Полное заглушение идущей войны информацией, пропагандой, комментариями, кинооператорами на атакующих танках и героической смертью военных корреспондентов, кашей из манипулируемо-просвещенного общественного мнения и бессознательных действий – всё это представляет собой иное выражение усохшего опыта, вакуума между людьми и нависшим над ними роком – вакуума, в котором, собственно, и заключается этот рок. Овеществленный, застывший слепок событий как бы замещает сами события. Люди низводятся до актеров, играющих чудовищных тварей в документальном фильме, у которого больше нет зрителей, поскольку даже самый последний из них вынужден участвовать в событиях на экране. Именно этот аспект лежит в основе столь часто подвергавшихся критике рассуждений о phony war{63}. Можно с уверенностью сказать, что их породило фашистское стремление отмахнуться от реальности ужасов как от «чистой воды пропаганды» с тем, чтобы ужасы вершились беспрепятственно. Однако, подобно остальным тенденциям фашизма, и эта имеет свой исток в тех элементах реальности, которые как раз и утверждаются за счет фашистской установки, злорадно на них указывающей. Война действительно phony, однако ее phonyness[24] более ужасна, чем все ужасы, и те, кто над этим смеется, заранее способствуют беде.

Если бы гегелевская философия истории включала в себя и наше время, то гитлеровские бомбы-роботы, наряду с ранней смертью Александра{64} и другими аналогичными образами, обрели бы в ней место среди избранных эмпирических фактов, в которых состояние мирового духа находит непосредственное символическое выражение. Подобно самому фашизму, роботы – наводящиеся и одновременно бессубъектные.
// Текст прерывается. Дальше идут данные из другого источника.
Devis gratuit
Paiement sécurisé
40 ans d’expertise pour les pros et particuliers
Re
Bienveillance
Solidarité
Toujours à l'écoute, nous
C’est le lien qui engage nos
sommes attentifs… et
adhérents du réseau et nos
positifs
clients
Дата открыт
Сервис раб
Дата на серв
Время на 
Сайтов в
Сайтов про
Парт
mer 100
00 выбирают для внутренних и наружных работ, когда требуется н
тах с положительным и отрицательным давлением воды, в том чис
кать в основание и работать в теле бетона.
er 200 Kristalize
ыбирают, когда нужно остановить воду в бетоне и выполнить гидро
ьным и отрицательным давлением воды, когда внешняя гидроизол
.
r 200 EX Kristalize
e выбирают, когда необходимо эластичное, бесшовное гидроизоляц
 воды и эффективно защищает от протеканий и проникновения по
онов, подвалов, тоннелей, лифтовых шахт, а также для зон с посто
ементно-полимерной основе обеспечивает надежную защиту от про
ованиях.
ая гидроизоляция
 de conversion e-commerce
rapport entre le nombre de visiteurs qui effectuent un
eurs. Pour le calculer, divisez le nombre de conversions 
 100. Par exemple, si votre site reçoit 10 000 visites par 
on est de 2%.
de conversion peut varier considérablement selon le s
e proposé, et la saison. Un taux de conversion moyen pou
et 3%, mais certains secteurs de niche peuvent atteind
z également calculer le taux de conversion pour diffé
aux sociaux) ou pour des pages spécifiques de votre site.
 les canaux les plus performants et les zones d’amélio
Как и фашизм, они совмещают в себе предельное техническое совершенство с совершенной слепотой. Как и фашизм, они вызывают смертельнейший страх и не приносят абсолютно никакого результата. – «Я видел мировой дух»{65}, только не восседающий на коне, а крылатый, однако лишенный головы – и это разом опровергает гегелевскую философию истории.
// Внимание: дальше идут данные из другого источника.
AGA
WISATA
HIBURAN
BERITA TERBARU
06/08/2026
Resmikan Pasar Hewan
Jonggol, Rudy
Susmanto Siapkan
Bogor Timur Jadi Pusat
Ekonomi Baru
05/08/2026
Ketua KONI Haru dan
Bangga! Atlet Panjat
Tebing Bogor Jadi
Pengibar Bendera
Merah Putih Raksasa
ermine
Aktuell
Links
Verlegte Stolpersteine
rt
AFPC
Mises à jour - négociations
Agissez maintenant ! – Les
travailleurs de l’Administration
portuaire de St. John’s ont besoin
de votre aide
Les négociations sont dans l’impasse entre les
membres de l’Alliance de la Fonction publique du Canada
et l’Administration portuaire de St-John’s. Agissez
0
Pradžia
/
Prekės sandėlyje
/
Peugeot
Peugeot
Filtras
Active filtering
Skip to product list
Мысль о том, что после войны вновь продолжится «нормальная» жизнь или даже культуру можно будет «восстановить», словно уже само «восстановление» культуры не есть ее отрицание, – мысль идиотическая. Убиты миллионы евреев – и это, как нам предлагается считать, всего только интерлюдия, а не сама катастрофа. Чего, собственно говоря, еще ждет эта культура? И если даже бесчисленному множеству людей дали запас времени, можно ли представить, что происшедшее в Европе не будет иметь последствий, что количество жертв не означает переход общества в целом в новое качество – в варварство? Пока всё это продолжается, ход за ходом, катастрофа непрерывна. Стоит подумать только о мести за убитых. Если будет убито столько же людей со стороны убийц, то ужас институционализируется, будет вновь введена и даже расширена докапиталистическая схема кровной мести, которая с незапамятных времен господствовала лишь в отдаленных горных местностях, и целые нации предстанут в ней бессубъектными субъектами. Если же мертвые не будут отмщены, а будет проявлена милость, то не подвергшийся наказанию фашизм вопреки всему окажется победителем, и после того как он однажды продемонстрировал, сколь легко всё сходит с рук, он обретет продолжение где-нибудь еще. Логика истории так же деструктивна, как и люди, которых она порождает: куда бы ни перемещалась ее сила тяжести, она воспроизводит эквивалент прошедшей беды. Нормальна смерть.